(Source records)

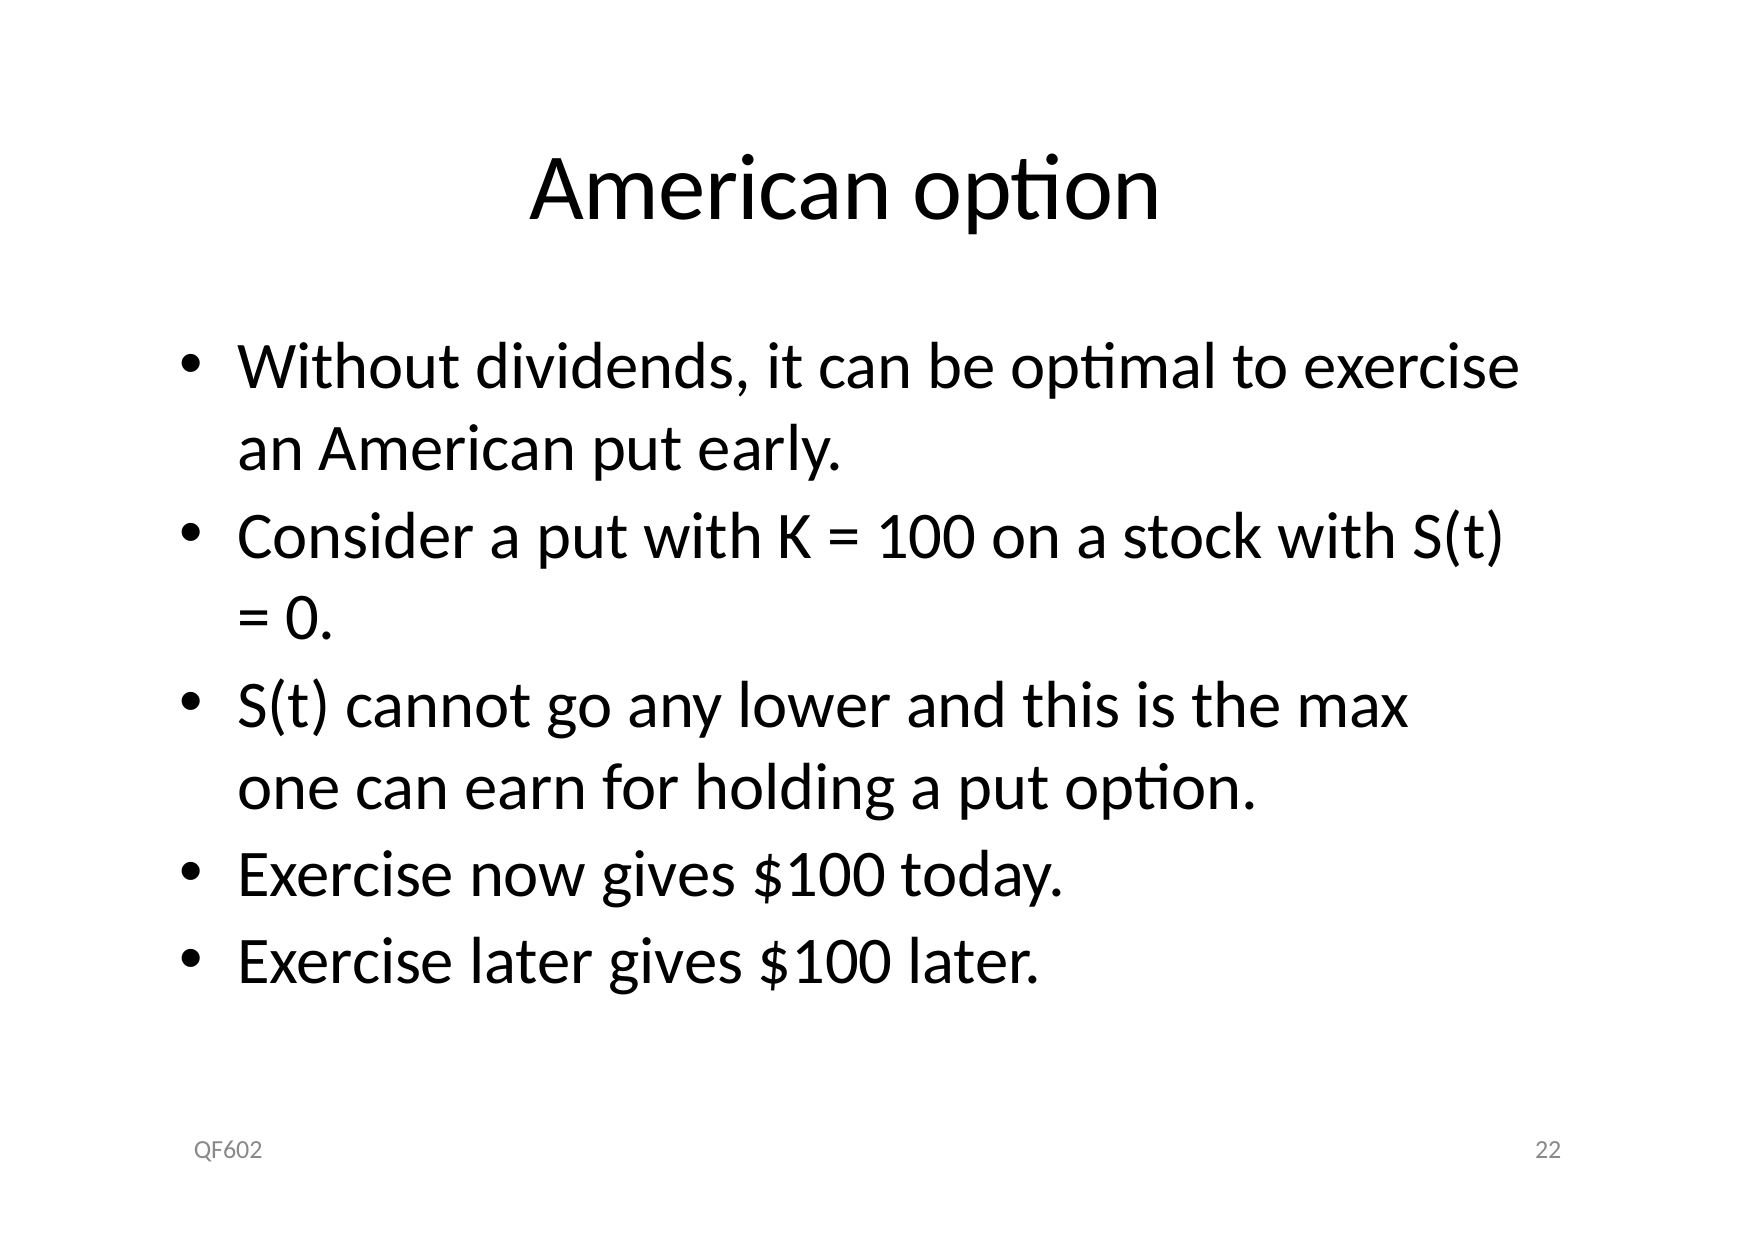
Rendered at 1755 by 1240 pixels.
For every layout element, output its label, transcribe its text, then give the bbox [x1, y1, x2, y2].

slide_number QF602 [191, 1131, 265, 1240]
title American option [527, 122, 1190, 314]
text_box Without dividends, it can be optimal to exercise an American put early. Consider a put with K = 100 on a stock with S(t) = 0. S(t) cannot go any lower and this is the max one can earn for holding a put option. Exercise now gives $100 today. Exercise later gives $100 later. [177, 314, 1537, 998]
slide_number 22 [1530, 1131, 1566, 1240]
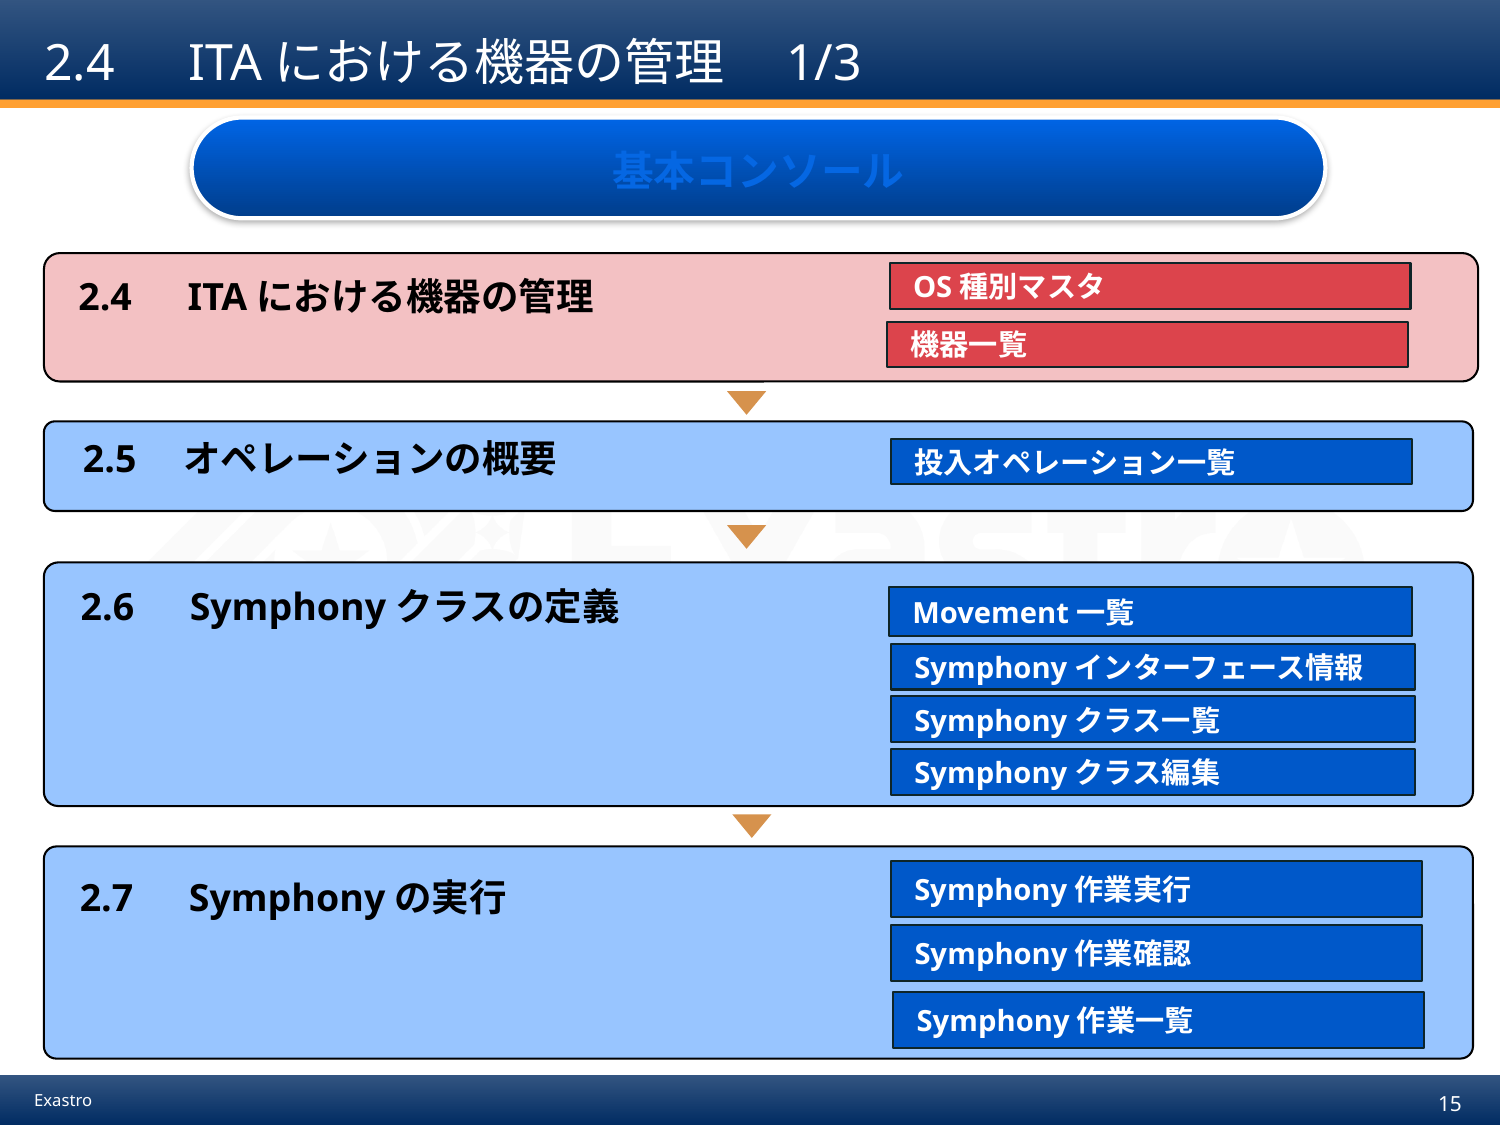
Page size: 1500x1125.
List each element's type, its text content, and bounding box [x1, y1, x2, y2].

text_box [43, 421, 1474, 512]
text_box [732, 814, 772, 838]
text_box 2.4 ITAにおける機器の管理 [63, 265, 609, 326]
text_box 投入オペレーション一覧 [890, 439, 1412, 485]
text_box 基本コンソール [191, 117, 1326, 219]
text_box [727, 391, 767, 415]
text_box Symphony作業実行 [890, 861, 1423, 918]
text_box OS種別マスタ [889, 263, 1411, 309]
text_box Symphony作業確認 [891, 924, 1423, 981]
text_box Symphony作業一覧 [893, 992, 1425, 1048]
text_box [43, 562, 1474, 807]
text_box Movement一覧 [888, 587, 1413, 636]
text_box 機器一覧 [886, 321, 1408, 367]
picture [0, 0, 1500, 1125]
text_box [43, 846, 1474, 1059]
text_box [727, 525, 767, 549]
text_box Symphonyクラス一覧 [890, 696, 1415, 743]
title 2.4 ITAにおける機器の管理 1/3 [29, 18, 1471, 96]
text_box [43, 253, 1479, 382]
text_box Symphonyクラス編集 [890, 748, 1415, 795]
text_box 2.6 Symphonyクラスの定義 [65, 575, 635, 636]
text_box Symphonyインターフェース情報 [890, 643, 1415, 690]
text_box 2.5 オペレーションの概要 [68, 427, 573, 532]
text_box 2.7 Symphonyの実行 [65, 866, 522, 926]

### Assigned task
The output is the lines from the start of the data above through the line containing "Page size: 1500x1125.", unchanged, with any picture left out.

### Task response
Rendered at 1755 by 1240 pixels.
For every layout element, output its label, transcribe its text, then give the bbox [x1, y1, x2, y2].

slide_number QF602 [191, 1131, 265, 1240]
title American option [527, 122, 1190, 314]
text_box Without dividends, it can be optimal to exercise an American put early. Consider a put with K = 100 on a stock with S(t) = 0. S(t) cannot go any lower and this is the max one can earn for holding a put option. Exercise now gives $100 today. Exercise later gives $100 later. [177, 314, 1537, 998]
slide_number 22 [1530, 1131, 1566, 1240]
Page size: 1500x1125.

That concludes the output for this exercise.